Quali sono state le iniziative di cui è più orgogliosa? “Gli incontri coi registi come Scola, Monicelli, Castellari e molti altri, il ricordo che questa sala lascia loro è una grande attenzione e sensibilità e un forte rapporto umano con il pubblico. Poi vado proprio fiera delle lezioni di Bruno Fornara, delle proiezioni in lingua originale, dell’emozione e della fiducia del pubblico quando proiettiamo film sconosciuti”.

Lavorare qui dev’essere molto entusiasmante e stimolante… “Per quanto riguarda il Rosebud redigo il programma, reperisco le pellicole (un grande lavoro di ricerca), organizzo la rassegna, gestisco i contratti con i distributori, la gestione del personale e l’ufficio stampa. Poi ci sono gli incontri, i rapporti che si creano con i registi che vengono a fare le lezioni di cinema, e questo è l’aspetto più straordinario del mio lavoro. è ovvio che questo lavoro viene portato avanti grazie al supporto fondamentale di tutti gli altri componenti dell’Ufficio Cinema: Nicoletta, Angelo, Ero, Cinzia e Giorgio”.

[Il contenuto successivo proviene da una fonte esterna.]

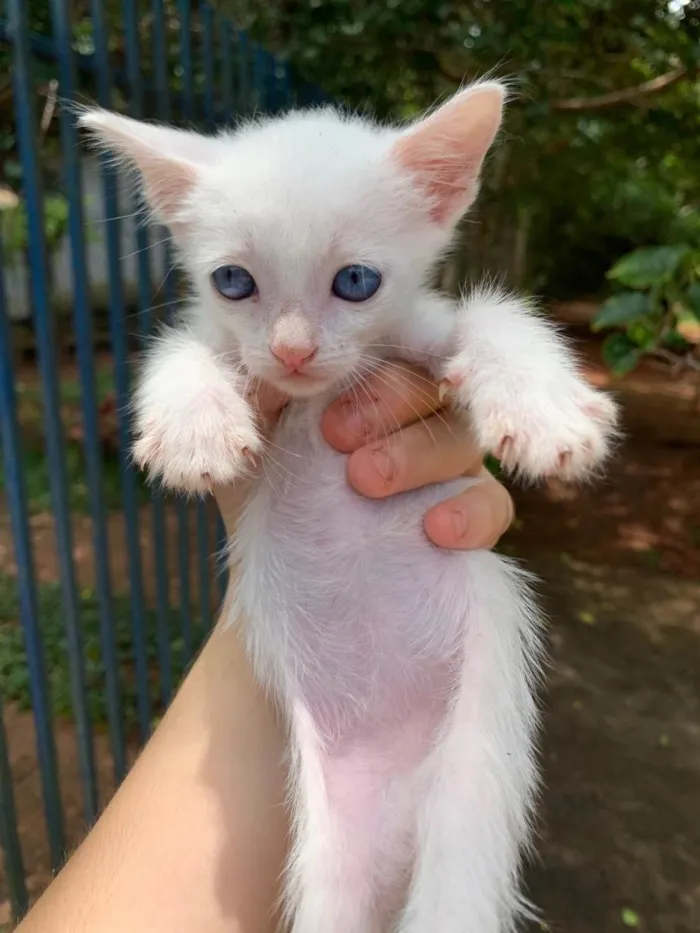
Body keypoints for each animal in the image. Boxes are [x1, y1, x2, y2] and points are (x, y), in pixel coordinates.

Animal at [80, 83, 616, 928]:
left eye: (356, 282)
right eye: (234, 281)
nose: (292, 351)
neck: (314, 396)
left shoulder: (422, 331)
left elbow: (494, 316)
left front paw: (545, 409)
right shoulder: (218, 332)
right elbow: (183, 345)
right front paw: (194, 425)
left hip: (471, 787)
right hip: (334, 850)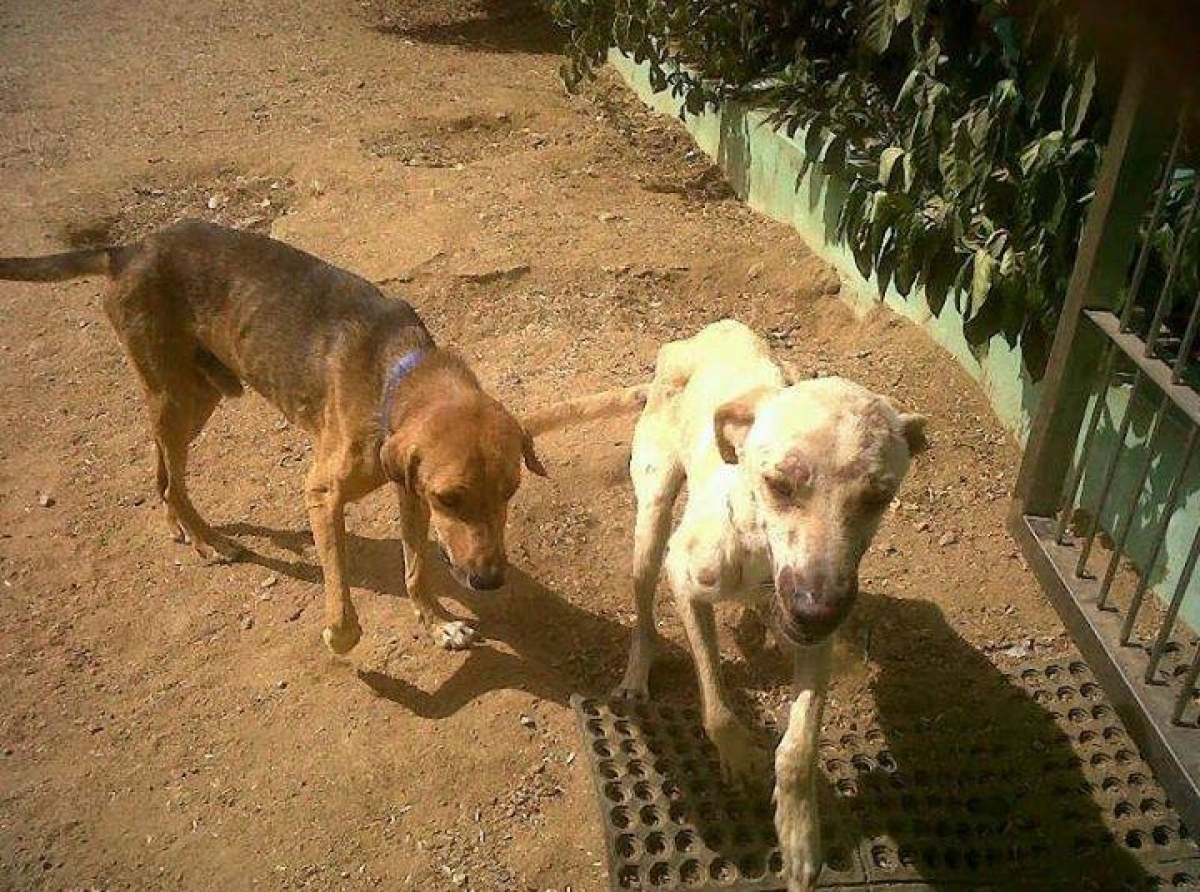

Crede che finirà l’era dei cinepanettoni e dei cinecocomeri per lasciare più spazio al cinema d’autore? “No, non credo ma io non li demonizzo: ci sono prodotti medi buoni, io non li vado a vedere ma è giusto che ci sia un’alternativa… quello che contesto sono i contributi che arrivano ad un certo genere di film a discapito del cinema d’essai. Dovrebbe esserci maggiore tutela, come per i prodotti Dop”.

In cosa l’ha fatta crescere il Rosebud? “Ci sono davvero cresciuta dentro: se ho fatto il Dams Cinema è perchè il Rosebud mi ha fatto sognare fin da fine anni Ottanta. Mi sento una privilegiata perchè faccio un lavoro stupendo e, grazie alle mie competenze, mi è stata data fiducia di fare quello che voglio”.

Se potesse essere un film, che film sarebbe Sandra Campanini? “Effetto notte di François Truffaut. Vidi questo film quando ero alle scuole medie e da lì capii che volevo lavorare nel cinema”.